We have to care about others’ well-being.”
— The Dalai Lama
in Portland, OR, May 12, 2013
Our security as Americans depends on our
ability to “crown our good with brotherhood,
from sea to shining sea” – which encompasses
— Tweet @TomAtlee June 29, 2013
Empathy – the ability to put ourselves in another’s shoes – has been an ideal of many if not most religions for millennia. Some call it compassion. Some call it love. Its moral imperative can be found in the numerous versions of the Golden Rule. In its most extreme form we find it in the admonition to “Love your neighbor as yourself.”
And today, after thousands of years, empathy has become a practical necessity, a matter of enlightened – and even not-so-enlightened – self-interest. Many reasons for this could be cited, but here’s a major one that has yet to blossom in public consciousness:
The 21st century presents us with a volatile reality consisting of two elements:
- On the one hand we find widespread resentment, shame, anger, injustice, domination, conflict, and suffering. This, of course, is nothing new. The new element that changes the whole game is this:
- Increasingly powerful technologies of death and destruction are increasingly available not only to official militaries and police but to private individuals and small groups.
This combination of increasing suffering and increasingly accessible destructive power feeds do-it-yourself violence around our interdependent world – from organized crime and terrorism to unhinged lashings-out of disturbed individuals.
For hundreds of years, random and grassroots violence have been kept at bay in civilization by the state’s theoretically legitimate “monopoly on violence” as exercised by its police and military forces.
However, new technologies – from assault rifles and improvised explosive devices to chemical, biological, radioactive, and even more exotic forms of attack – are changing that. Top-down state force and regulation – while still one factor in healthy public order when governments are answerable to their people – are no longer the potent controls they once were since the people they are trying to control are increasingly able to render their efforts irrelevant. Significantly, military strategists now talk about “asymmetric warfare” in which grassroots militias are more than a match for well-armed professional militaries. And because grassroots violence can show up anywhere, it is becoming increasingly difficult to track and prevent, even while the seemingly necessary surveillance to track it undermines the foundations of free society.

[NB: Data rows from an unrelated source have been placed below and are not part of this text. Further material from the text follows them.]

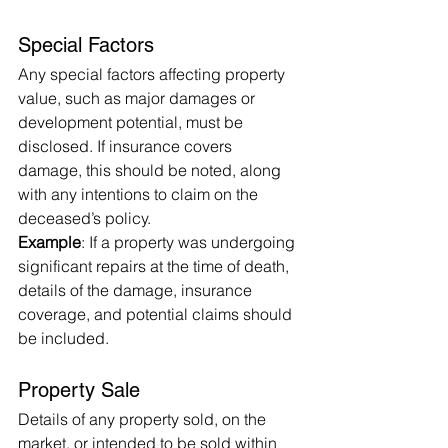
Special Factors
Any special factors affecting property 
value, such as major damages or 
development potential, must be 
disclosed. If insurance covers 
damage, this should be noted, along 
with any intentions to claim on the 
deceased’s policy.
Example
: If a property was undergoing 
significant repairs at the time of death, 
details of the damage, insurance 
coverage, and potential claims should 
be included.
Property Sale
Details of any property sold, on the 
market, or intended to be sold within 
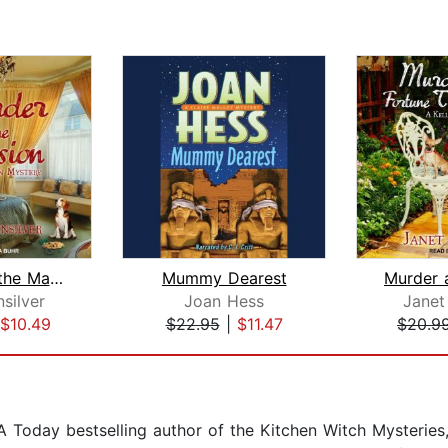
Murder at the Mansion
Mummy Dearest
nsilver
Joan Hess
Janet 
$10.49
$22.95
|
$11.47
$20.9
oday bestselling author of the Kitchen Witch Mysteries, 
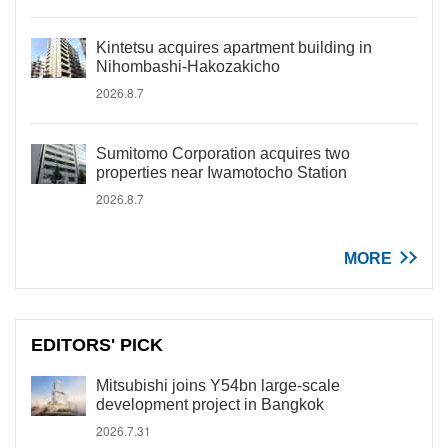
Kintetsu acquires apartment building in
Nihombashi-Hakozakicho
2026.8.7
Sumitomo Corporation acquires two
properties near Iwamotocho Station
2026.8.7
MORE
EDITORS' PICK
Mitsubishi joins Y54bn large-scale
development project in Bangkok
2026.7.31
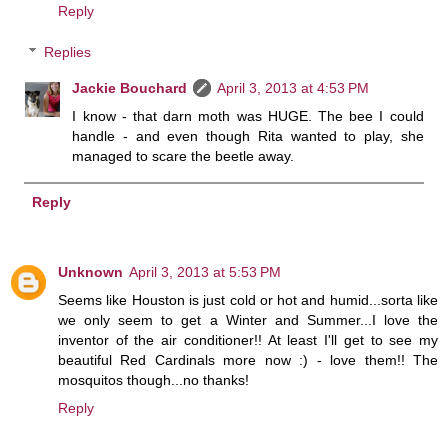
Reply
Replies
Jackie Bouchard
April 3, 2013 at 4:53 PM
I know - that darn moth was HUGE. The bee I could
handle - and even though Rita wanted to play, she
managed to scare the beetle away.
Reply
Unknown
April 3, 2013 at 5:53 PM
Seems like Houston is just cold or hot and humid...sorta like
we only seem to get a Winter and Summer...I love the
inventor of the air conditioner!! At least I'll get to see my
beautiful Red Cardinals more now :) - love them!! The
mosquitos though...no thanks!
Reply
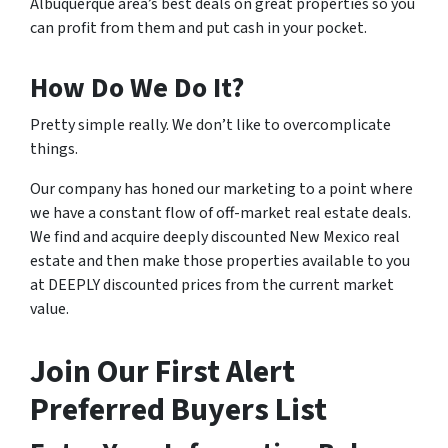
Albuquerque area’s best deals on great properties so you
can profit from them and put cash in your pocket.
How Do We Do It?
Pretty simple really. We don’t like to overcomplicate
things.
Our company has honed our marketing to a point where
we have a constant flow of off-market real estate deals.
We find and acquire deeply discounted New Mexico real
estate and then make those properties available to you
at DEEPLY discounted prices from the current market
value.
Join Our First Alert
Preferred Buyers List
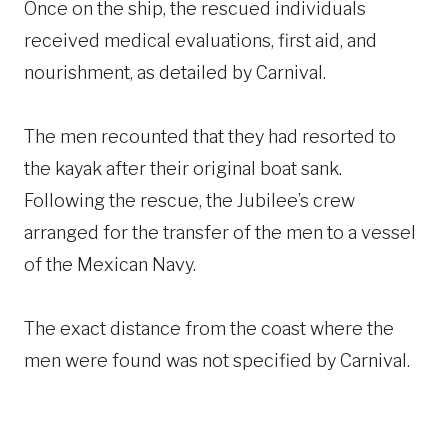
Once on the ship, the rescued individuals
received medical evaluations, first aid, and
nourishment, as detailed by Carnival.
The men recounted that they had resorted to
the kayak after their original boat sank.
Following the rescue, the Jubilee’s crew
arranged for the transfer of the men to a vessel
of the Mexican Navy.
The exact distance from the coast where the
men were found was not specified by Carnival.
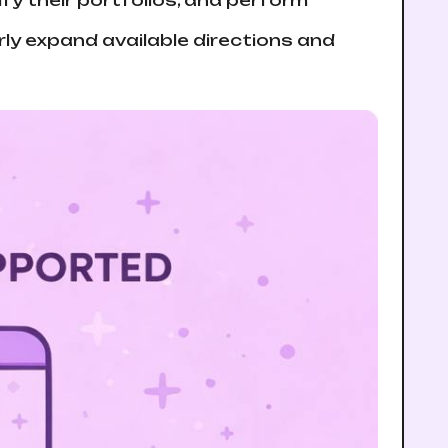
fy their portfolios, and perform
y expand available directions and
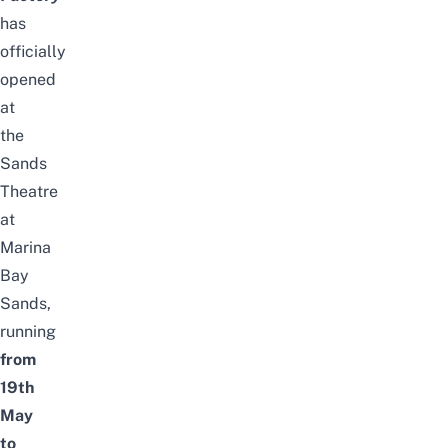
has
officially
opened
at
the
Sands
Theatre
at
Marina
Bay
Sands,
running
from
19th
May
to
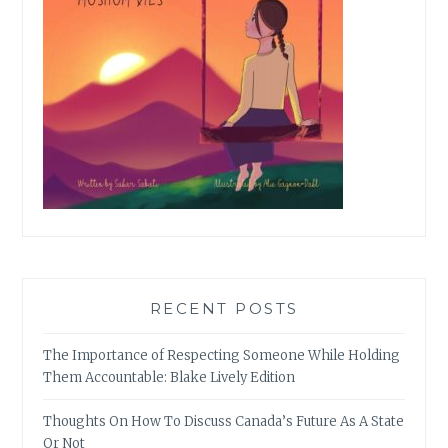
RECENT POSTS
The Importance of Respecting Someone While Holding
Them Accountable: Blake Lively Edition
Thoughts On How To Discuss Canada’s Future As A State
Or Not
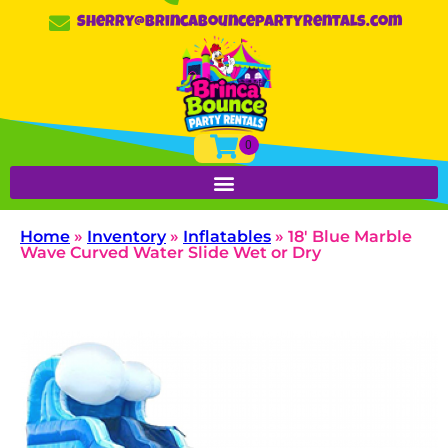
sherry@brincabouncepartyrentals.com
Home
»
Inventory
»
Inflatables
»
18′ Blue Marble
Wave Curved Water Slide Wet or Dry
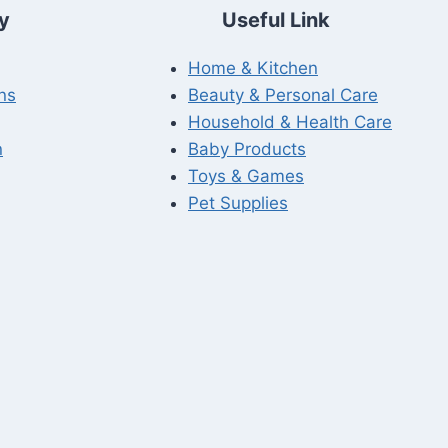
y
Useful Link
Home & Kitchen
ns
Beauty & Personal Care
Household & Health Care
n
Baby Products
Toys & Games
Pet Supplies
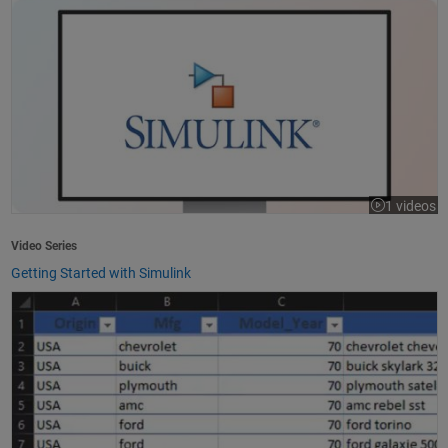
1 videos
Video Series
Getting Started with Simulink
How to Import Excel Data into MATLAB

This problem is not going away. Technological developments will continue to undermine the ability of centralized force to defeat grassroots and random violence. In 2000 techno-guru Bill Joy envisioned a worst case scenario made possible by converging developments in nanotechnology, biotechnology, robotics and computing power. He predicted that within decades small groups and individuals would become able to craft tiny self-replicating entities that could consume and rapidly destroy civilization and even much of the natural world. He suggested that such unconstrained technological developments would make human extinction inevitable – even though only a tiny proportion of the world’s population might be crazy, upset, or careless enough to unleash such destructive power.
In light of that extreme future possibility, perhaps we should be grateful that today we are dealing with mostly localized violent capabilities like plastic semi-automatic guns that can be made by anyone with a 3D printer and can slip through airport security systems.
But let’s step back for a moment. Is it not becoming clear that 3D printed plastic guns, asymmetric warfare, self-replicating nano-robots, master hackers and whistleblowers are taking us rapidly into a world where top-down regulation, policing, surveillance and security systems will simply not be able to track and control this complex and evolving threat? Is it not becoming obvious that giving up our civil liberties in exchange for surveillance-based safety will prove as futile as it is pathetic?
The writing is on the wall. We can no longer depend primarily on state force and surveillance – or even personal threat of force (as through gun ownership) – as our primary sources of security. The real problem – the deeper cause of threats to our security – the leverage point where we can make a real difference and transform ourselves and our world in the process – is the injustice and suffering in the world that feed insanity, inspire outrage, and kindle grassroots violence. That’s where our attention and resources would be most effectively invested.
The new direction we need is thus clear. The conditions for our security now depend – however paradoxically – on empathy, generosity, effective caring, and social systems that help people meet their needs, fulfill their best potential, and pursue their most passionate aspirations.
So, on this Interdependence Day 2013, let’s choose to help people everywhere have good lives. Let’s decide to make it easy for people everywhere to love us, no matter who they are. Let’s take seriously the idea that their fate is bound up with ours, and invite them to join us in that understanding and work together to make a world that works for all.